Exercise requirements:
#1 In the marriage advice thread, how old is Tai's daughter?
#2 Give the marriage advice thread again, starting at "Unfortunate, few weeks" and ending at "expect a return.", switching "pregnancy" for "first year".
#3 Write the next part of the marriage advice thread, picking up after its last sentence.

===== Selected extract

# Need your advice



## Tai (Aug 4, 2014)

Hi,
My name is Tai and my wife is Hu (nicknames) I am married since almost 5 years and our daughter is 4 yrs.
It started when we met through some friends and start hanging out as normal friends then we ge tin love with each other and get married as our religion we can’t live together or have kids unless we married.
I did love her for her personality and kindness and she is hot as well. Going back 6 years since we first met I did notice that she is quite strong woman but didn’t see that she wants to be in control of everything.
We had lots of arguing during our engagement but she used to have a step back and let me cool down and it works well. My family tried to keep me away from this marriage but I did trust her and trust that she can change her bad temper and swearing at me because I was swearing back.
Unfortunate, few weeks after our marriage she got pregnant and during most of the pregnancy she was OK we never had a major conflict during that time but there as always the feel she sending to me that I cannot fulfill all her needs (not sexual) I lived with the feeling of guilt and need with her even I did spend everything on her and never expect a return.
When my daughter comes I start to feel really loved at my home from my daughter and many times from my wife but every single day we have together if it is a great day it would end up with ****.
Maybe it is me maybe it is her I don’t really know but most of the time I analyze the problems and find that she pissing me off and driving me crazy.
She ask for a divorce hundreds of time and when she cool down she say I just ask for it but never really meant it. I’m sick of this life I’m sick of not feeling happy and loved I’m sick of yelling and ignorance.
If I don’t have child from her I would divorce her without even a think but it is only my daughter that I don’t her to be raised away from her dad. She is all I have and all I need in this life and I’m really not sure how she will grow her up!
I hate living with her but my daughter is just keeping me tight and don’t want my daughter to get lost after me but can’t live this life as well.


----------



## EleGirl (Dec 3, 2011)

What are the laws where you live? What percentage of the time do you think that you will have with your daughter if you get a divorce?

Is there counseling available where you live? It might help to tell your wife that you cannot live with this anger anymore. You want her to go to marriage counseling with you so that the two of you can learn to have a better marriage.


----------



## Tai (Aug 4, 2014)

Thanks for your reply.

We have done many counselling through friends and family but nothing works.

If we get divorced I can still see my daughter as per law here. The main issue I feel myself so weak to take this decision knowing that our life together is really hard but can not let my daughter go through parental divorce because I personally lived it. My daughter is literally my whole world, I did ask her if she want the divorce I can give it to you now if only you leave my daughter with me and I not getting married again but she refuse and I understand.

==========
===== Entries shown

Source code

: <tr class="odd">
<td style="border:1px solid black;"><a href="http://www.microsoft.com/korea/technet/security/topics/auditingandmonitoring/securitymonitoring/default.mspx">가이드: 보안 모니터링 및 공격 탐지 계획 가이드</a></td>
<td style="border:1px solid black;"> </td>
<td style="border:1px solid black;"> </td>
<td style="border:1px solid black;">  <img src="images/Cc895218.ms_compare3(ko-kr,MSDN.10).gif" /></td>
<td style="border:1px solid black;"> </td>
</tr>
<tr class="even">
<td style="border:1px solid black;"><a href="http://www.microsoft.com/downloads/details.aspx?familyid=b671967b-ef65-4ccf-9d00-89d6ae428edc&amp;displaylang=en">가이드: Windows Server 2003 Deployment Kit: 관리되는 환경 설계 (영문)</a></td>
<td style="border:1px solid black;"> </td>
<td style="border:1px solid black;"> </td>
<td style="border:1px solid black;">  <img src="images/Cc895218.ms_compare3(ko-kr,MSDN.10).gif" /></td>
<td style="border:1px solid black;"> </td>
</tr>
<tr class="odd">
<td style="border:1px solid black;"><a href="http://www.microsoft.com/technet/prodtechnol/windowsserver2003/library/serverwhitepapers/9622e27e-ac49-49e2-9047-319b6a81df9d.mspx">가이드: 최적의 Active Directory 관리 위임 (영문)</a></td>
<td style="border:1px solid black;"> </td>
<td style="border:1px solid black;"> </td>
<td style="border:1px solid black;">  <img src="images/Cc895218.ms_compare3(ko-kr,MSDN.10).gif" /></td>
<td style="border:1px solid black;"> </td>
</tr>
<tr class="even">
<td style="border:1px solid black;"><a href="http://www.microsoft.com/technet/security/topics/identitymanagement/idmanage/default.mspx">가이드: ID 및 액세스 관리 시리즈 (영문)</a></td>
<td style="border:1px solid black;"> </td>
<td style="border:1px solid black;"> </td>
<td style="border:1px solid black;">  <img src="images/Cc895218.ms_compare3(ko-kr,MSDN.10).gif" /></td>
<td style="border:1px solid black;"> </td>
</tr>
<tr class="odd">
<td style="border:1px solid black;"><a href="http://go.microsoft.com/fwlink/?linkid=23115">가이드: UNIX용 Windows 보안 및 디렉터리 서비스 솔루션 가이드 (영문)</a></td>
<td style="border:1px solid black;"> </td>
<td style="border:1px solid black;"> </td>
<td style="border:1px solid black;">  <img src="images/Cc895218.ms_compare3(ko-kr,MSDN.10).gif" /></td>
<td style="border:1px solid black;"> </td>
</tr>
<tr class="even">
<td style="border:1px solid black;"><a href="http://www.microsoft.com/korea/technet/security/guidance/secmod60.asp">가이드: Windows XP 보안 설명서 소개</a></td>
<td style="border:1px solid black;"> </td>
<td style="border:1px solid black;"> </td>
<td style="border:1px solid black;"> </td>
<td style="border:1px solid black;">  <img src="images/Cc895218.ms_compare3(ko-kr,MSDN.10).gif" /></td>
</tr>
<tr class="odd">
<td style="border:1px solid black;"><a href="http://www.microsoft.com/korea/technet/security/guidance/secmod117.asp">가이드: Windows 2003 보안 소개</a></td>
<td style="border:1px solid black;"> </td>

==========

Answers provided:
#1 She is 4 years old.

#2
Unfortunate, few weeks after our marriage she got pregnant and during most of the first year she was OK we never had a major conflict during that time but there as always the feel she sending to me that I cannot fulfill all her needs (not sexual) I lived with the feeling of guilt and need with her even I did spend everything on her and never expect a return.

#3
I am no angel I have my ups and downs as well but I never hurt her physically never get home drunk or on drugs or slept with another girl. I have a good job good life luv my kid and try my best to keep them happy. She is not cheating on me and I know that but it is just her ego and love to control everything is killing me.


----------



## EleGirl (Dec 3, 2011)

If you will not leave her then you have to do what you can to learn coping skills. Get into counseling for yourself. Tell the counselor what is going on and figure out ways to deal with this.

For one thing you need to refuse to ever interact with your wife when she's having a screaming/angry fit. Just tell her that you will no longer engage in this angry nonsense. That when you can tell it's going to get out of hand, that you will say "STOP" as a safe word and then you will go to another room, or go for a walk, etc. Take your daughter with you if you can. Tell her that its' her job to calm herself down. You will be happy to have a conversation with her when she can control her anger.

I had a husband who was physically and emotionally abusive. I could not leave him until I could be sure that I would get primary custody of our 3 year old son as I was not about to leave a small child with him. So I used the "STOP" safe word and refused to engage in the anger. It took a couple of months but it ended most of the anger and his attacking me. He learned to go take a bike ride or a walk for an hour so he could calm down. 

The solution is not perfect but it can help a lot. There is a good book that I got this idea from "The Dance Of Anger".

Just to let you knew I did divorce him about 4 years later as I found out that he was cheating on me our entire 14 year marriage. And I was able to get primary custody. But at least I was able to live in relative safety and peace after I started the "STOP" thing.


----------



## Tai (Aug 4, 2014)

I did that couple of times and trust me when I leave her alone she get even more angry.

I know I have to leave her I know that would be the best solution for both of us but Is that a good one for my kid?!!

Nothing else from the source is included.